Kutipan:
• • • • •
Organisasi hidup seperti organisme. Lahir, tumbuh, dan berkembang. Ada organisasi yang panjang umur ada pula yang pendek umur. Ada pula yang layu sebelum berkembang. Penyebabnya amat sangat beragam. Banyak faktor yang mempengaruhinya. Salah satu faktor berkembang tidaknya sebuah organisasi adalah regenerasi.
Regenerasi adalah hampir selalu menjadi tantangan di semua organisasi. Dari level terendah hingga tertinggi. Seberapapun ukurannya. Apapun  bentuk organisasinya. Yang berbentuk maupun tanpa bentuk. Masalah regenerasi pun menjadi isu besar di banyak negara di dunia. Â
Meski kita tahu kalau pergantian generasi adalah sebuah keniscayaan, tapi tak semua pimpinan organisasi mampu mengelola peralihan generasi dengan mulus. Mari kita menengok dunia olah raga. Bidang yang didalamnya sangat kental dengan urusan regenerasi. Pemain datang silih berganti untuk mencapai prestasi puncaknya. Pemain-pemain yang menua akan kalah cepat, kuat dan tenaga dengan pemain yang lebih muda. Dan hasilnya kelihatan jelas. Begitulah siklusnya.
Kasus SEA GAMES yang dilaksanakan bulan Desember tahun lalu bisa kita jadikan contoh. Untuk pertama kali, sepanjang ingatan saya, baru kemarin Indonesia mengirim lebih dari 60 persen anggota kontingen adalah atlet muda. Muda dalam dua arti. Usia dan pengalaman. Hasilnya, kita semua sudah tahu.
• • • • •
Data Tersimpan:
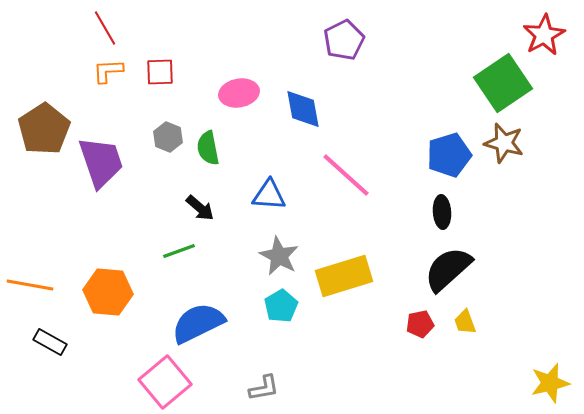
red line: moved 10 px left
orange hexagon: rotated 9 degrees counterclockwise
• • • • •
Tugas Latihan 1:
Menurut kutipan tentang regenerasi organisasi, berapa persen anggota kontingen SEA Games Indonesia yang merupakan atlet muda?
Tugas Latihan 2:
Ringkaslah kutipan tentang regenerasi organisasi dalam dua kalimat.
Tugas Latihan 3:
Teruskan tulisan tentang regenerasi organisasi itu, dimulai tepat setelah kalimat terakhirnya.

Jawaban 1:
Lebih dari 60 persen.

Jawaban 2:
Organisasi diibaratkan organisme yang lahir, tumbuh, dan berkembang, dan regenerasi menjadi salah satu faktor penentu perkembangannya sekaligus tantangan di hampir semua organisasi. Dunia olahraga dipakai sebagai contoh bidang yang kental dengan urusan regenerasi, termasuk SEA Games bulan Desember tahun lalu, ketika lebih dari 60 persen kontingen Indonesia adalah atlet muda.

Jawaban 3:
Ada lagi contoh yang lebih segar. Kali ini di sepak bola. FC Barcelona, tim raksasa asal Spanyol yang berkuasa selama lebih dari satu dekade -- di liga domestik, Eropa maupun dunia -- pun mulai kedodoran ketika dibantai  Bayern Munich 8-2 di  perempat final Liga Champions bulan lalu. Pemain-pemain yang menua mulai kehilangan rasa lapar akan gelar juara. Manajemen klub nampak terlambat mengelola proses regenerasi pemainnya.
Lantas apa yang membuat regenerasi menjadi sulit dikelola di sebuah organisasi? Paling tidak ada 5 faktor penyebabnya.
Pertama, trust. Kepercayaan. Dari siapa ke siapa? Mungkin secara kasat mata kita menganggap bahwa urusan trust dari pemimpin kepada para anak buahnya. Dari atasan ke bawahannya. Namun sebenarnya urusan trust ini adalah berlaku timbal balik. Dua arah. Bukan saja satu arah dan top down.
Jadi rasa saling percaya itu harus tumbuh, berkembang dan mengalir di seluruh sendi sebuah organisasi. Vertikal dan juga horizontal. Adanya saling percaya akan membuka ruang-ruang untuk saling mengenal potensi setiap individu dalam organisasi tersebut.
Kedua, tidak adanya sistem pengkaderan dalam organisasi tersebut. Pada banyak organisasi jarang kita jumpai pola atau sistem pengkaderan yang baik. Organisasi bisnis atau korporasi berskala besar sekalipun masih sering mengabaikan sistem kaderisasi di dalamnya. Lebih-lebih bila kita mencermati partai politik. Ketiadaan sistem kaderarisasi yang baik sering memunculkan fenomena "dia lagi dia lagi" yang menempati jabatan tertentu dalam organisasi.
Ketiga, adanya ketergantungan pada satu orang 'kuat' dalam organisasi tersebut. Sangat wajar bila di dalam setiap organisasi hadir sosok orang 'kuat'. Apapun statusnya dalam organisasi tersebut. 'Kekuatan' ini bisa memberikan dampak positif namun bisa juga justru sebaliknya. Struktur organisasi akan melemah akibat semua unsur dalam organisasi tersebut punya ketergantungan yang terlalu tinggi pada orang 'kuat' tersebut.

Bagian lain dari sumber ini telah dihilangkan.